Legislation will be introduced in Finance Bill 2020 to address the following specific points:

  • section 301(1A) CTA 2009 and section 574 (2A) CTA 2009 are to be replaced by new wording to ensure that these subsections do not limit the taxation of income from non-trading loans and derivatives held in respect of a UK permanent establishments
  • new section 330ZA will be inserted into Part 5 of Corporation Tax Act 2009. It will bring into account in the company’s first accounting period a net amount of financing costs incurred by a non-resident company related to the UK property held before it starts to carry on its UK property business. The amount to be brought in is limited to debits incurred within a period of 7 years before the date on which the UK property business begins and will be net of any relevant credits that arise in that same pre-commencement period. New section 607ZA to be inserted into Part 7 of Corporation Tax Act 2009 makes similar provision for derivative contracts
  • the time limits for electing into the Disregard Regulations are not accelerated solely as a result of the company disposing of an asset where the gain is subject to Corporation Tax. This will be relevant where the disposal occurs prior to the company being within the charge to Corporation Tax in respect of its UK property income
  • paragraph 2(1A) of Schedule 18 to the Finance Act 1998 (as inserted by paragraph 6 of Schedule 5 to the Finance Act 2019) will be amended so that the exception from notifying chargeability is conditional on the tax deducted at source having met the company’s tax liability for that accounting period
  • section 55A of Finance Act 2004 (as inserted by paragraph 7 of Schedule 5 to the Finance Act 2019) will be amended so that the exception from the duty to notify chargeability within three months of the start of an accounting period is conditional on the company having a reasonable expectation that the tax deducted from its income will meet its potential tax liability on that income

Summary of impacts

Exchequer impact

2019 to 2020 2020 to 2021 2021 to 2022 2022 to 2023 2023 to 2024 2024 to 2025
- nil nil nil nil nil

The revisions proposed in this measure are not expected to have an Exchequer impact. The impact figures for the original measure are set out in Table 2.2 of Budget 2020 as ‘Non-resident property income: move from Income Tax to Corporation Tax’ and have been certified by the Office for Budget Responsibility.

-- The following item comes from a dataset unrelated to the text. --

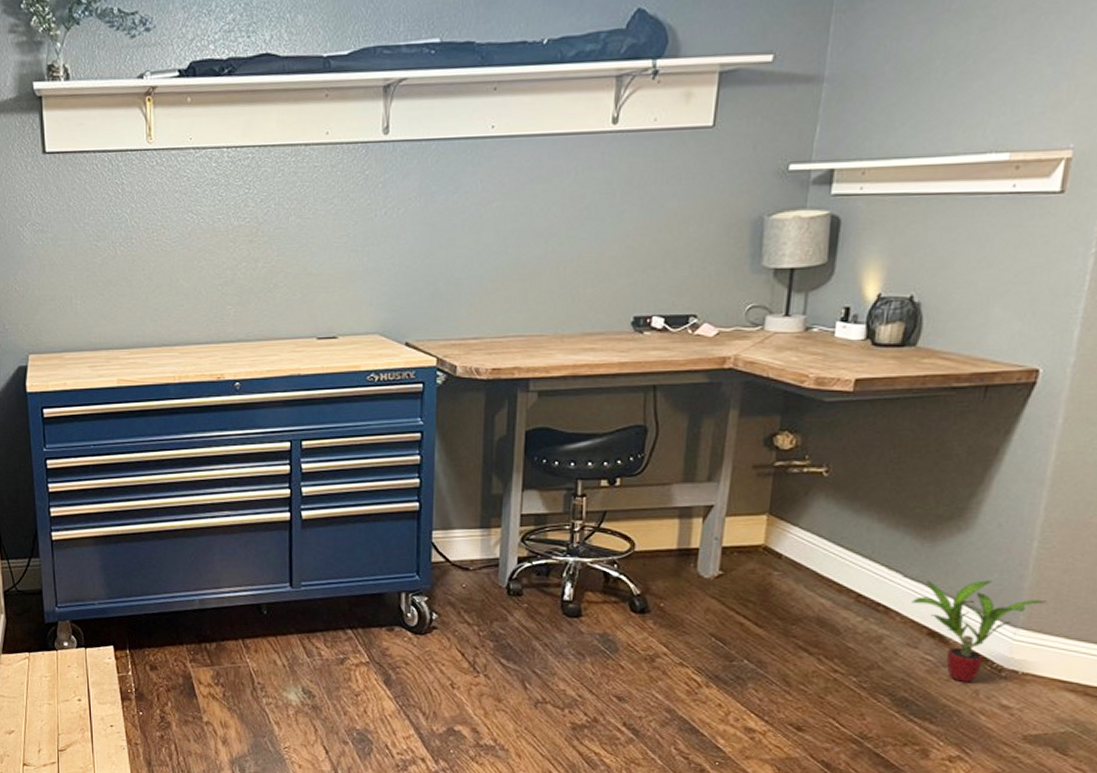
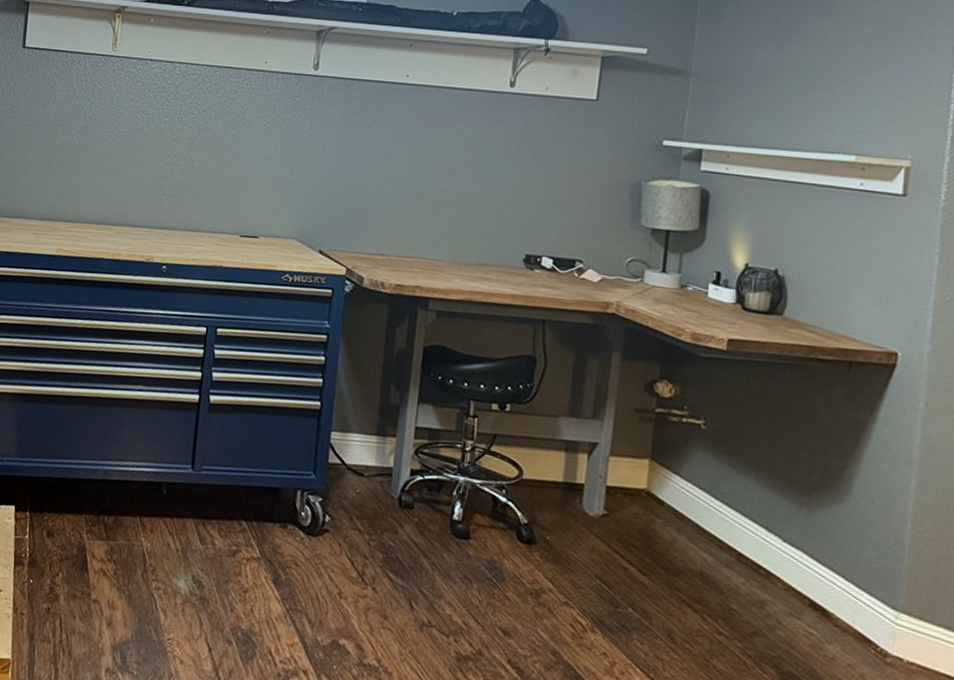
potted plant: present [911,580,1047,682] -> none [792,548,925,664]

More details can be found in the policy costings document published alongside Autumn Budget 2017.

Economic impact

This measure is not expected to have any significant economic impacts.

Impact on individuals, households and families

This measure is expected to have no impact on individuals as it only affects non-UK resident companies with UK property income. This measure is not expected to impact on family formation, stability or breakdown.

Equalities impacts

We do not anticipate that this measure will impact on groups sharing protected characteristics.

Impact on business including civil society organisations

The proposed changes under this measure, which are explained above, make additional provision so that non-UK resident company landlords when they move into Corporation Tax from Income Tax are entitled to the same reliefs for pre-trading financing costs and the same time limits for making elections as are available to UK resident companies. All companies of whatever size are provided with clarity on the conditions for notifying chargeability to tax where they have had tax deducted at source from its income.

We do not expect this measure to add to the existing administrative burden of non-UK resident company landlords that are to move from Income Tax to Corporation Tax from 6 April 2020. Customer experience is therefore expected to remain broadly the same.

There is expected to be no impact on civil society organisations.

Operational impact (£m) (HMRC or other)

This measure does not have any operational impact.

Other impacts

Other impacts have been considered and none have been identified.

Monitoring and evaluation

The measure will be kept under review through communication with affected taxpayer groups.